Il était une fois à Swastika
Une simple recherche sur Google Map en fait foi : Swastika existe réellement. La bourgade se situe non loin de la frontière entre le Québec et l’Ontario, à 83 kilomètres à l’ouest de La Sarre en Abitibi-Témiscamingue. Une curiosité toponymique savoureuse, mais à jamais associée à ce symbole détourné puis devenu infâme, à la croix gammée d’Hitler et ses sbires, à l’araignée à quatre pattes qui effrayait Gretl dans La mélodie du bonheur.

Or, Swastika, c’est aussi ce village au nom improbable qui se fait le théâtre de la nouvelle histoire de Jocelyne Saucier, la poète des grands espaces accoutumée à la mise en lumière de ces territoires méconnus.

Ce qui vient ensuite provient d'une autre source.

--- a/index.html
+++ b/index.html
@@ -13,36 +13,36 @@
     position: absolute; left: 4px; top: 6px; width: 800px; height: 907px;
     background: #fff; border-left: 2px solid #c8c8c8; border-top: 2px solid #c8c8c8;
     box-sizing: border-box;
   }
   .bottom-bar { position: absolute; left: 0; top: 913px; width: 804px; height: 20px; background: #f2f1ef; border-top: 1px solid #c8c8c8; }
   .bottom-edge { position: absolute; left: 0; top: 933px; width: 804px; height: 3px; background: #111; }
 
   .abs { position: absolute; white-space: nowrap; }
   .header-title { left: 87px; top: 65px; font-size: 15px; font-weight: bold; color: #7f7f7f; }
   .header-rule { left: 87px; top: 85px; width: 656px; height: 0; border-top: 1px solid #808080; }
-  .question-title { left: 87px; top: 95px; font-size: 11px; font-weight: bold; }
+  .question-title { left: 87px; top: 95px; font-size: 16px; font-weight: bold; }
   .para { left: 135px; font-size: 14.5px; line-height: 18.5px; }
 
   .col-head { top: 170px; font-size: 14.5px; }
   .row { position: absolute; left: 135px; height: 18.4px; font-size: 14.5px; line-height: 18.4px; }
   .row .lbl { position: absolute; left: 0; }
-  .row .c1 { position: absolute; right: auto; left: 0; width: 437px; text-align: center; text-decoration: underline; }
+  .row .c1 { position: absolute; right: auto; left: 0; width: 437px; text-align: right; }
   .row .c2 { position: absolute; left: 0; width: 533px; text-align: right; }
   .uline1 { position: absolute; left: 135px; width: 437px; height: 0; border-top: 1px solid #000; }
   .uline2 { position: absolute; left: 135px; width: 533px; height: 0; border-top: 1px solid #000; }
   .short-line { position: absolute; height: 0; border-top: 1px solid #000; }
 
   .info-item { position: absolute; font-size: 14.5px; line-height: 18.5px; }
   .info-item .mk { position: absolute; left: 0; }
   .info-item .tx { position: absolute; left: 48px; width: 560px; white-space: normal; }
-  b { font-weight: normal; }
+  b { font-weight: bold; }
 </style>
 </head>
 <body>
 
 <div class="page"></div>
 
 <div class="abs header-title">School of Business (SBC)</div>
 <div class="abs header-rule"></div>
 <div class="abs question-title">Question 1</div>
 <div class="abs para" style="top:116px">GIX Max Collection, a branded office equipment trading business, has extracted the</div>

« Ça fait longtemps que je me promène dans le nord de l’Ontario à la recherche de quelque chose, un peu comme le personnage de Léonard Mostin. Je savais que j’y écrirais un roman, mais je ne savais pas quoi. Puis, un moment donné, j’ai obtenu une bourse de résidence itinérante et j’ai loué une chambre chez des gens à Swastika. Je me suis sentie comme une étudiante. […] On ne va pas au nord de l’Ontario pour la beauté de l’arrière-pays ou de l’architecture, mais Swastika, c’est beau. C’est vallonneux, il y a une petite rivière… C’est charmant. »

Au crépuscule de la vie
À l’instar de son livre transposé à l’écran par Louise Archambault il y a un an, Il pleuvait des oiseaux en l’occurrence, cet ouvrage tout frais fait la part belle aux aînés. Ce n’est pas parce qu’on gagne en âge que notre existence se trouve dénuée de tout romantisme, d’aventures amoureuses étourdissantes, d’escapades enivrantes. Bien au contraire.

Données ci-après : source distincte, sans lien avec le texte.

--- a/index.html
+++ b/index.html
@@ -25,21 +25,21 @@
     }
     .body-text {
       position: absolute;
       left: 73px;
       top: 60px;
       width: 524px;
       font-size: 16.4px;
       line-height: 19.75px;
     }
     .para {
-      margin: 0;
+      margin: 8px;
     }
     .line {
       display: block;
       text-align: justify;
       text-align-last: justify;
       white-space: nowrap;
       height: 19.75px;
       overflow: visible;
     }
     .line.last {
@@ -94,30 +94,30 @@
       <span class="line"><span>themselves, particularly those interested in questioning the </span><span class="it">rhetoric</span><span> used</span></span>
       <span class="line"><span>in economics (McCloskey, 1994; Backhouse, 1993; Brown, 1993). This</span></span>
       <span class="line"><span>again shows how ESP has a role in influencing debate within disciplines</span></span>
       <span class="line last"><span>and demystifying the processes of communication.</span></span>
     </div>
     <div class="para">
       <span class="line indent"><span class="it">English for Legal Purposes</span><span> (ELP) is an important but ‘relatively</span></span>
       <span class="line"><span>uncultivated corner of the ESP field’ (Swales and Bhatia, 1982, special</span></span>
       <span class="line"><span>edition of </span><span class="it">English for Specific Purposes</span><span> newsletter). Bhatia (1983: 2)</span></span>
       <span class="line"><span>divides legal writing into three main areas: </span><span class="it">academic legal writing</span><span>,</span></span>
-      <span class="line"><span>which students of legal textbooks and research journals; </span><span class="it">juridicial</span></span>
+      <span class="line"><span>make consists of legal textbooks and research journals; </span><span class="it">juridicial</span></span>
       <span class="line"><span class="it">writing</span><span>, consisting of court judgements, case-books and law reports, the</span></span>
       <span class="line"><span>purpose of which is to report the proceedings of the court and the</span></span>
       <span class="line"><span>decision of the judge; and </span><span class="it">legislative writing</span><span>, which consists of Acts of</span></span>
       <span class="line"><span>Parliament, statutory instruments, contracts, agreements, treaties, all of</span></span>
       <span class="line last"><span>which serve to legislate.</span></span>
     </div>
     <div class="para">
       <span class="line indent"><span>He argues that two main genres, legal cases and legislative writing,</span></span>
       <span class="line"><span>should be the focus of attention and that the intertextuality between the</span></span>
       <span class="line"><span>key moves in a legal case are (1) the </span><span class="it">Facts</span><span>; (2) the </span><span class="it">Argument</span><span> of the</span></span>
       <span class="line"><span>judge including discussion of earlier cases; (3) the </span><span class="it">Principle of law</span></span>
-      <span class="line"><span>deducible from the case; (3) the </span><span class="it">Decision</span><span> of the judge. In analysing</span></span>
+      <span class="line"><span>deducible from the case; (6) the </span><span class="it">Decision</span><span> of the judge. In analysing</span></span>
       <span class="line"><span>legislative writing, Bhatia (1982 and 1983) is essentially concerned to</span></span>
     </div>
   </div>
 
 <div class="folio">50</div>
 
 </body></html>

« Je ne me donne pas une mission en ce sens-là. En fin de compte, écrire un roman, c’est créer de la vie. Au fur et à mesure, tout s’enchaîne. C’est après que je me rends compte que j’ai encore parlé de ça. […] Je crois qu’on écrit sur des choses sur lesquelles nous nous questionnons et pour lesquelles on n’a pas de réponse. On va vers l’inconnu. »

Après s’être cantonnée au passé, au lustre d’une enfance nomade à bord du school train de son père enseignant, c’est comme si la Gladys de Jocelyne Saucier avait voulu rattraper les ans perdus. Promise à un futur brillant, la fille du clan Campbell s’est finalement échouée à Swastika, abruptement changée en veuve avant que sa propre héritière ne se prête à un sempiternel flirt avec la mort. Suicidaire et dépressive, sa Lisana n’a finalement jamais su voler hors du nid ni même se prendre en main, privant ainsi sa mère des bonheurs simples d’une retraite bien méritée.

Délestée de la peine de celle qu’elle a mise au monde, Gladys s’est risquée à un voyage tout autant géographique qu’intérieur, animée par une quête nébuleuse que l’autrice sonde durant ces 264 pages. Un parcours cahoteux, mais ponctué de plaisirs contemplatifs, de petits bonheurs perdus.

« Dans la vie aujourd’hui, on n’a plus de temps à perdre, on est toujours en contact avec quelqu’un, sur nos téléphones… On n’est jamais là où on est. À ne rien faire, la réflexion vient par elle-même et on prend possession de soi. »

Introspectif et enlevant tout à la fois, À train perdu nous reconnecte à l’essentiel. Cette lecture, plus que n’importe quelle autre, s’impose comme un temps d’arrêt. Une halte dans le quotidien.